What’s important here? The output, goods produced, or the quality of the work? In the McDonaldization example, we should know the answer. Another example: During the steep rise in energy prices in California a while back, aluminum companies played a big role. They located in the Northwest because they need massive amounts of electricity, and the Northwest has some of the cheapest electricity rates in the world (via hydropower). They still insisted on cheaper rates, as good customers. When the price crisis hit, these companies such as Alcoa, made more money by selling off their surplus, subsidized power, than by producing aluminum. They actually shut down operations. Workers stayed home, were paid to do nothing. This turns the Buddhist concept of work on its head–money for nothing, so to speak.

Full employment

In the West: The capitalist system depends on surplus labor, keeping wages low, competitive, and allowing businesses to better control costs. Unemployment compensation, social welfare is a necessity where surplus labor exists; if we depend on a certain number of people needing (but not finding) work to keep wages down, we should compensate for that those who can’t find work-provide them money to keep their standard of living; if we can afford unemployment (for ‘social stability’), then we need to provide welfare compensation.

Buddhist view: Full employment would be the basis of economic planning. Anything less than that would be seen as a failure to meet the needs of the people in society.

Consumption

In the West: This is how we measure standard of living; the ones with the most are the best off, right? (fossil fuels have allowed for huge consumption – U.S. with 5% of population consumes 20% of world’s resources). In the West, land, labor and capital are the means, and consumption is the end, the goal, the prize.

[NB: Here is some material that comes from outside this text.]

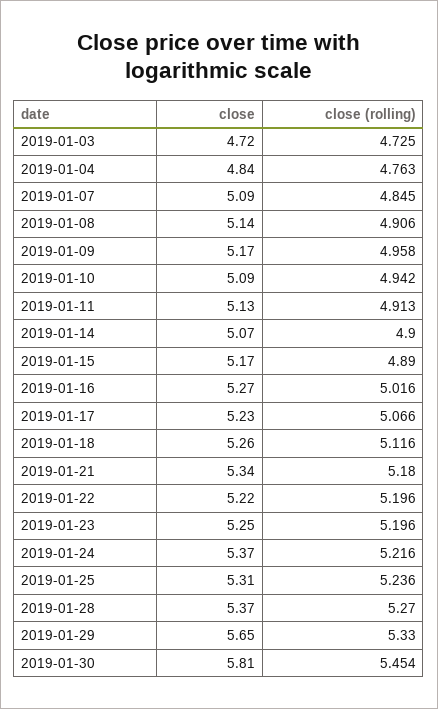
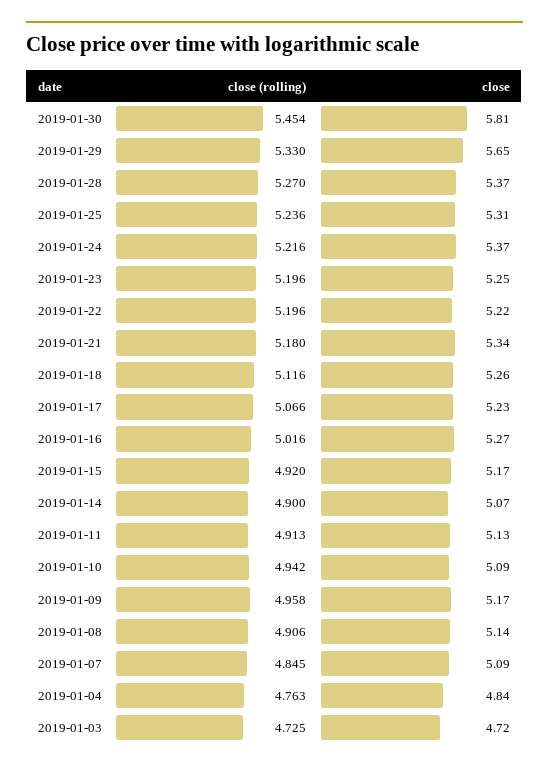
close (rolling), 2019-01-15: 4.89 -> 4.92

Buddhist perspective: Using non-renewable resources is parasitism. Consumption is but a means to an end; the goal is balance between well-being, comfort; living more in harmony with the natural environment, in intimate contact. Renewable resources, living within one’s means, sustainable livelihood; simplicity–these are the things that matter. Consumption can actually serve as a distraction toward those goals. If we consider stress levels in agrarian societies, versus faster-paced high technology societies, it’s not clear that consumption buys happiness.

Economic production

In the West: efficiency, right? Doesn’t matter where it comes from, how we get it (look at WalMart). What are environmental effects of a global economic system of trade? Animals get raised, food produced here, but it may be processed in the Midwest, sent back via truck. Does this make sense? Think in global terms. What are the ‘hidden’ costs.

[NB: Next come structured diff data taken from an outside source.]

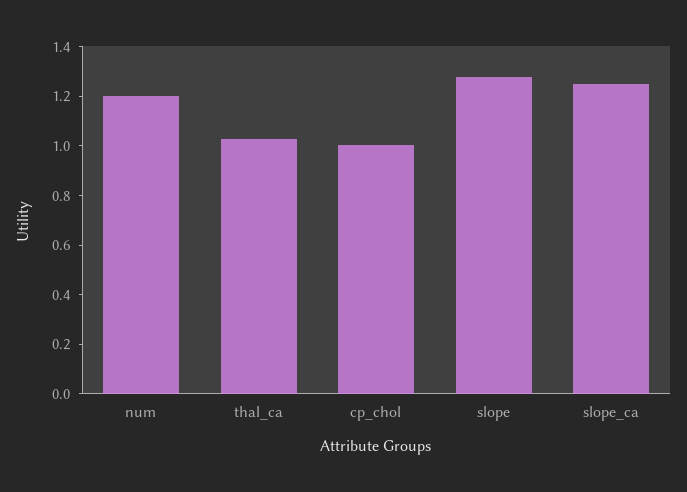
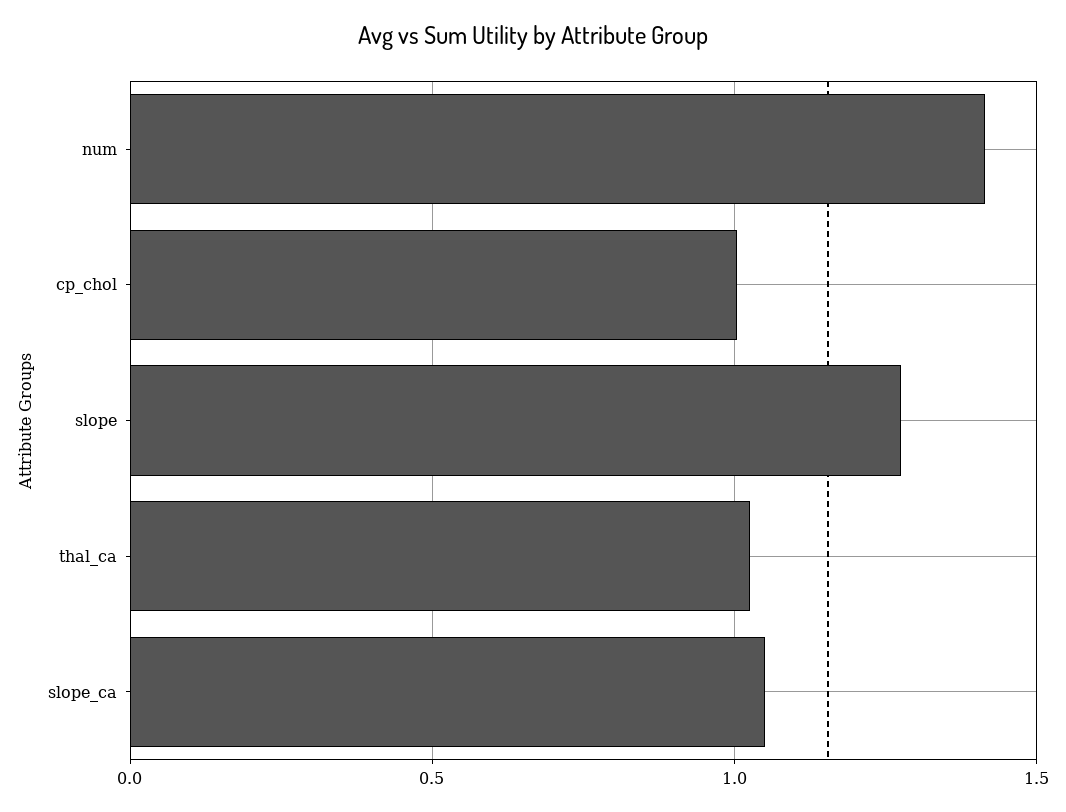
num: 1.2 -> 1.4
slope_ca: 1.25 -> 1.05

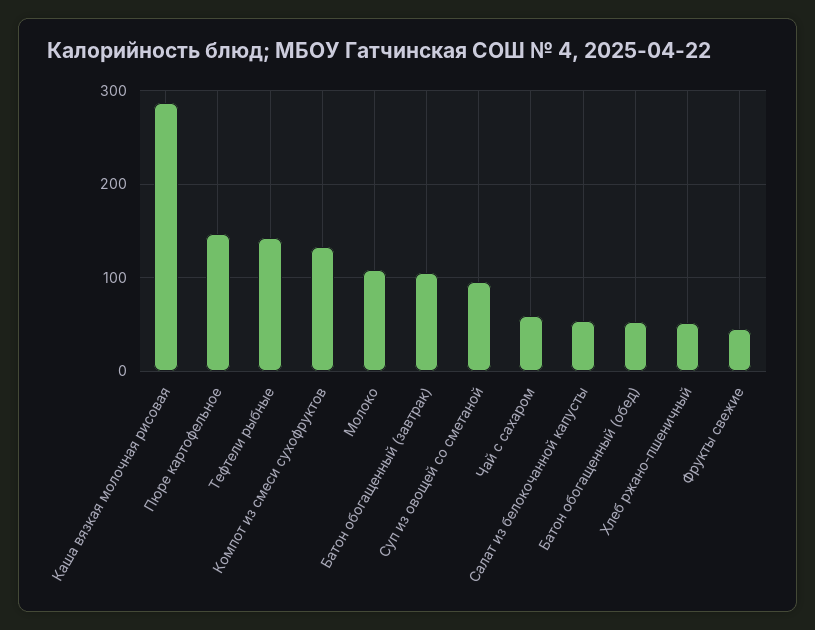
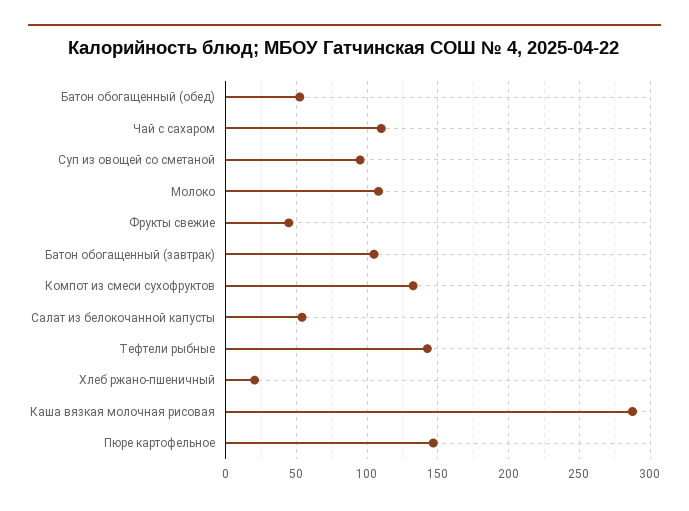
Чай с сахаром: 60 -> 110
Хлеб ржано-пшеничный: 50 -> 20

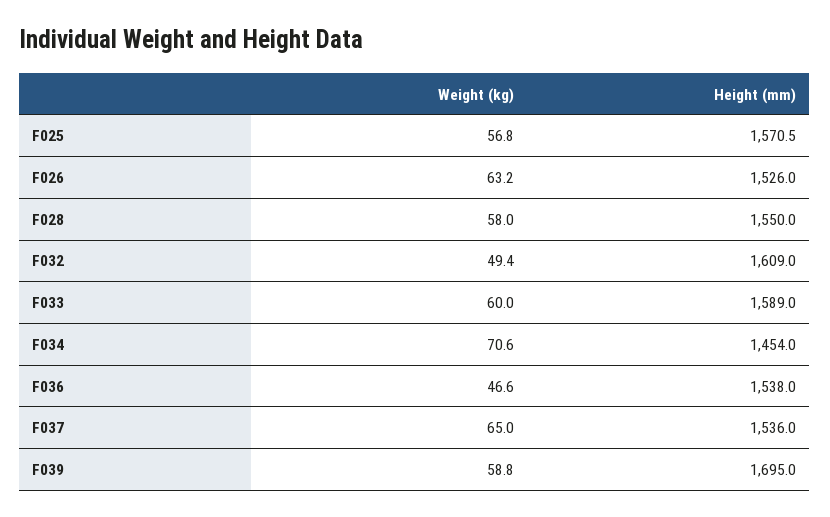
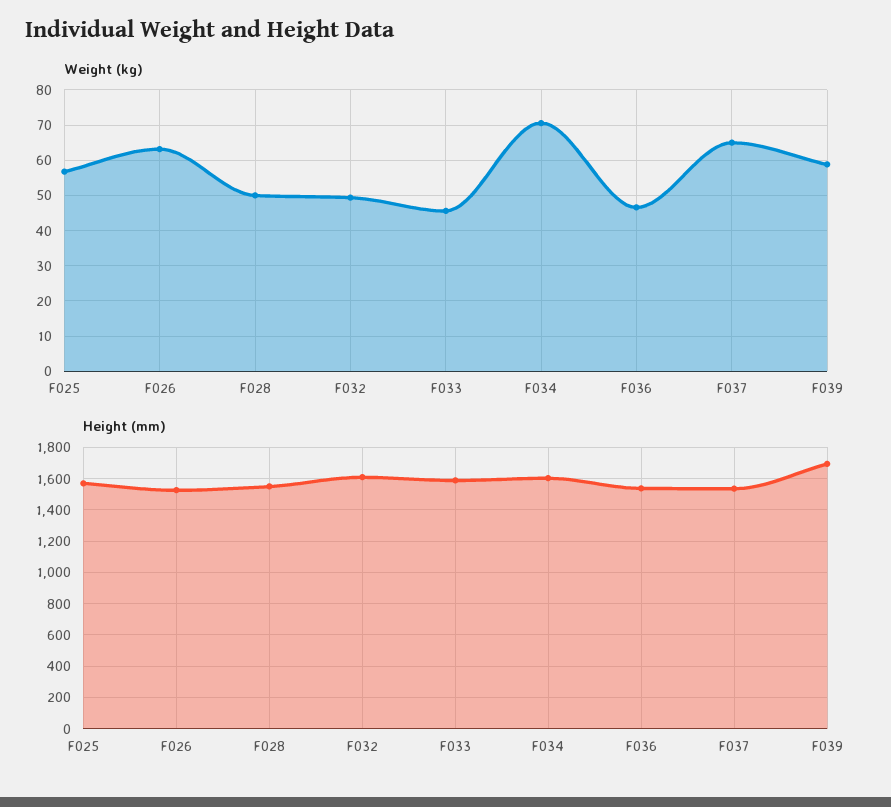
Weight (kg), F028: 58 -> 50
Weight (kg), F033: 60 -> 46
Height (mm), F034: 1454 -> 1600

Buddhists: production locally, from local resources, living within the constraints of the local environment (when we consume, it has to come from somewhere-we dump, we create disorder somewhere else).

A note on violence. It comes with Western economic model. The dam project, strip mining, animal confinement, fossil fuels (cars, noise, accidents, death,–our way of life kills many more people), tobacco, etc. Consumption is the end, and we are consummate consumers – this is what we learn in school, at home! It’s okay to destroy a mountainside to mine coal, okay to destroy a valley to mine uranium, other minerals; okay to strip soil to do annual agriculture with heavy machinery;
Violence to nature leads to violence between people, according to Schumacher . . .

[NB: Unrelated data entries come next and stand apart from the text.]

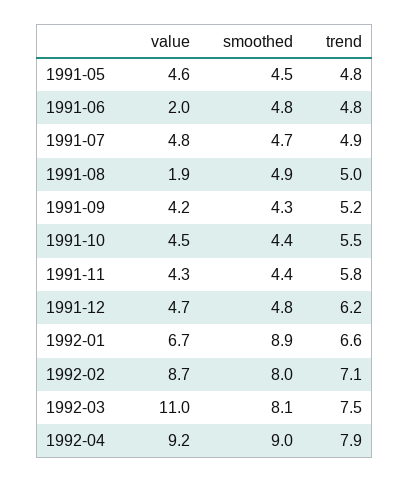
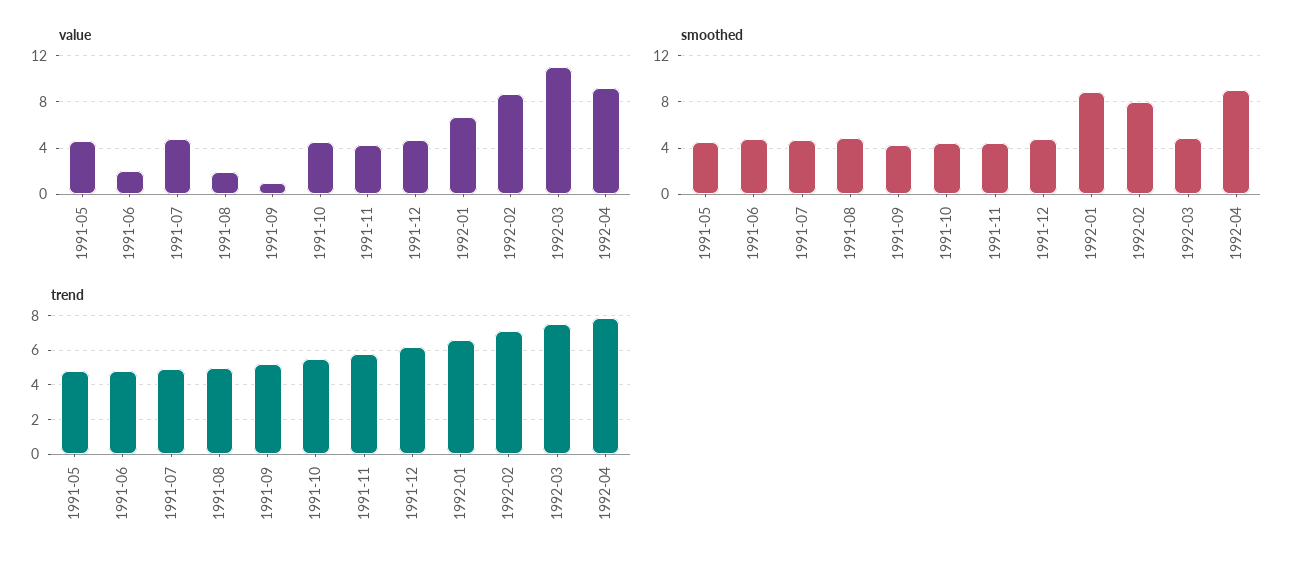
value, 1991-09: 4.2 -> 1
smoothed, 1992-03: 8.1 -> 5

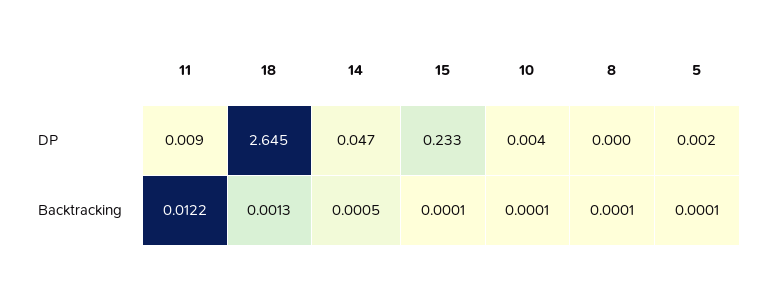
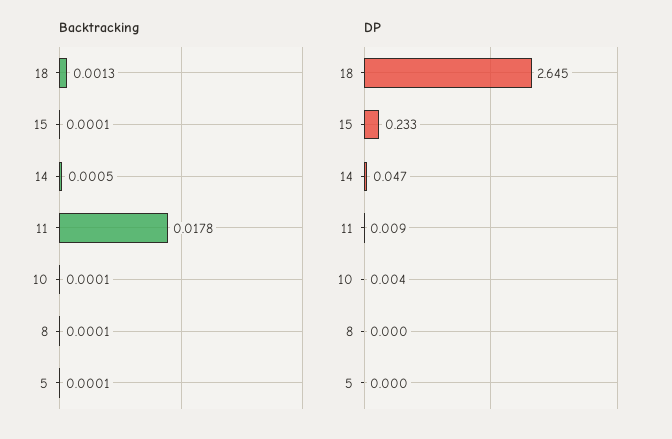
DP, 5: 0.002 -> 0
Backtracking, 11: 0.0122 -> 0.0178

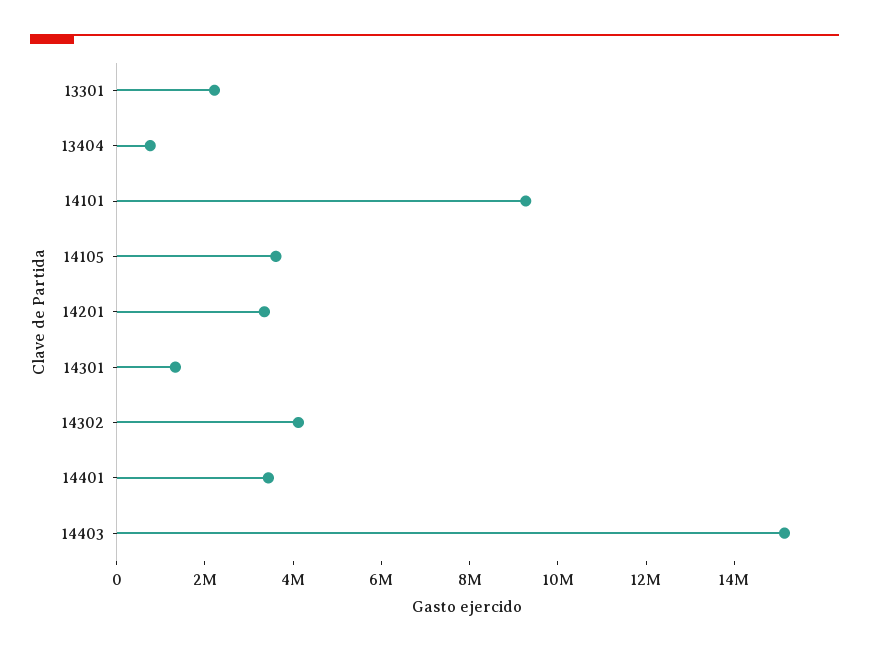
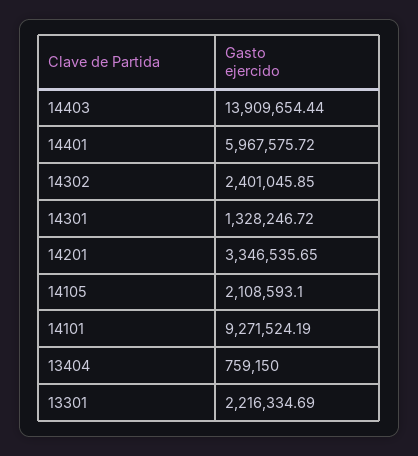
14105: 3500000 -> 2108593.1
14302: 4000000 -> 2401045.85
14401: 3500000 -> 5967575.72
14403: 15000000 -> 13909654.44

This should sound like McDonaldization, George Ritzer’s variant on sociologist Max Weber’s historical process of rationalization. Calculability, efficiency, control, predictability??? Western economics depends on them–it’s extremely rationalized.

So, what do these differences mean for technology and the environment??

Sustainable development–defined by the Brundtland Commission as meeting needs of current generations without sacrificing abilities of future generations to meet their needs. Is such development possible with the Western economic model, where consumption is key, and the source of wealth doesn’t really matter?

Was Schumacher describing something that exists, envisioning something that could exist, or writing a eulogy? The nation of Bhutan has tried to pursue a path more consistent with the concept of Buddhist Economics. They even try to measure ‘gross national happiness.’ Is it possible in an interconnected and violent world?